BEGIN Data supplied
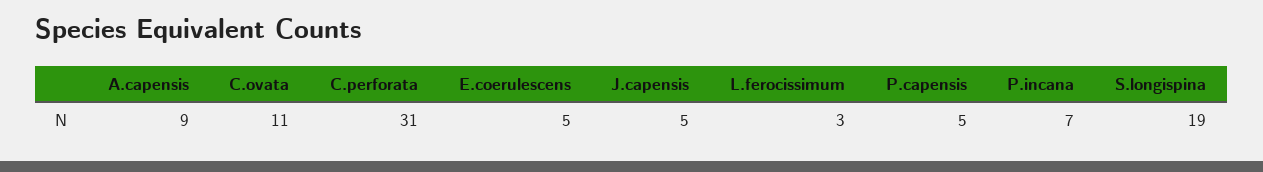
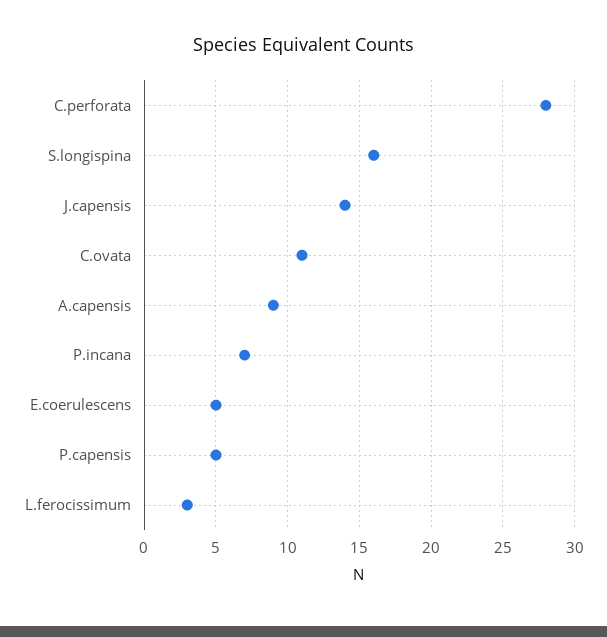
  {
    "A.capensis": 9,
    "C.ovata": 11,
-   "C.perforata": 31,
+   "C.perforata": 28,
    "E.coerulescens": 5,
-   "J.capensis": 5,
+   "J.capensis": 14,
    "L.ferocissimum": 3,
    "P.capensis": 5,
    "P.incana": 7,
-   "S.longispina": 19
+   "S.longispina": 16
  }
END Data supplied
• _What needs to be done_
Locate the lines above that hold the word "capensis". Show every one of them.

• _Task result_
    "A.capensis": 9,
-   "J.capensis": 5,
+   "J.capensis": 14,
    "P.capensis": 5,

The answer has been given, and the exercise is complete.